SEI CERT Division Maps HIPAA Security Rule to Cyber Resilience Review
April 2, 2018 • Article

April 02, 2018—Since 2005, organizations that create, receive, transmit, and store electronic protected health information (ePHI) have been charged with safeguarding that information. This requirement was mandated by the Health Insurance Portability and Accountability Act (HIPAA) Security Rule. But in an environment of new and evolving threats, is compliance with the HIPAA Security Rule alone still good enough?

“Compliance with any legislation is a problem when it comes to fast- moving areas such as cybersecurity,” said Matthew Trevors, a member of the Cybersecurity Assurance team in the SEI’s CERT Division. “How can a static piece of legislation, like HIPAA, prepare organizations for future threats?”

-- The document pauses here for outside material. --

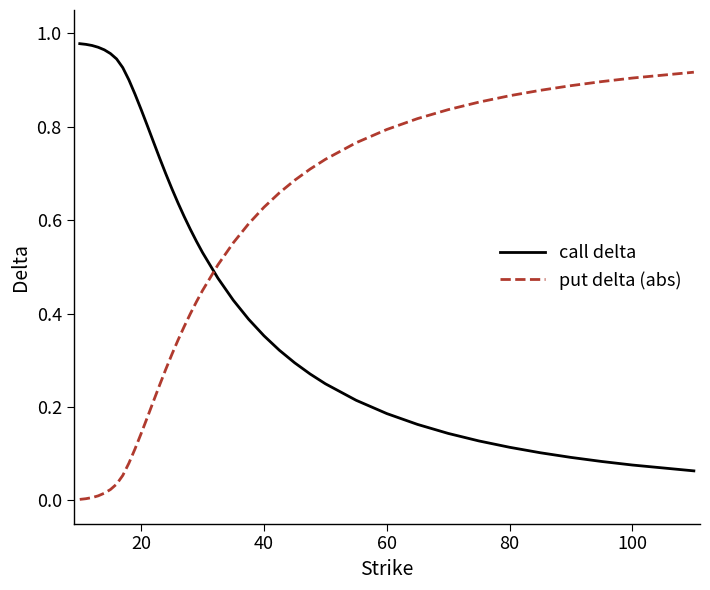

How many intersections are there between put delta (abs) and call delta?

1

To help organizations not only meet HIPAA requirements but also assess larger issues of cybersecurity preparedness and resilience, Trevors, his SEI colleague Robert Vrtis (also a member of the CERT Cybersecurity Assurance team), and Greg Porter of the Carnegie Mellon University Heinz College, recently collaborated on a mapping of the HIPAA Security Rule to the SEI Cyber Resilience Review (CRR), a no-cost, non-technical, voluntary assessment tool created by the SEI for the Department of Homeland Security (DHS). The CRR is designed to evaluate an organization’s operational resilience and cybersecurity practices. The team’s mapping of the HIPAA Security Rule to the CRR has just been published as an SEI Technical Note.

“We wanted to provide small and mid-sized organizations the ability to use a one-day, lightweight assessment tool to help them develop a plan for HIPAA Security Rule compliance and also to improve their cyber resilience,” said Vrtis. “These organizations often lack the resources to initiate comprehensive assessment programs.”

According to Vrtis, the CRR can be a useful tool for organizations preparing for a regulatory evaluation, and it is particularly useful for identifying potential gaps in their programs. “We felt it was important to emphasize that regulatory compliance alone is not sufficient to implement a robust cybersecurity management program,” he said.

By understanding these gaps, organizations can begin creating processes to improve their security and resilience. “Just as good health emerges from healthy activities, exercise, good diet, rest, and avoiding risky behaviors, so too does cyber resilience and security result from good practices, such as asset management, incident management, training, and awareness,” said Vrtis.

Though the SEI designed the CRR as a facilitated assessment, the SEI has produced a self-assessment at the request of DHS. “We would recommend a facilitated assessment with DHS,” said Vrtis, “and then use the self-assessment to monitor progress toward identified goals.” Interested organizations should visit the website for the DHS Critical Infrastructure Cyber Community Voluntary Program for information on how to request a CRR as well as where to find the CRR self-assessment.

Vrtis stressed that the Security Rule-CRR mapping is not intended as an alternative interpretation of the HIPAA Security Rule. “Our intent,” he said, “was to simplify an organization’s efforts to not only assess their compliance with the security rule but to build a comprehensive cyber resilience program.”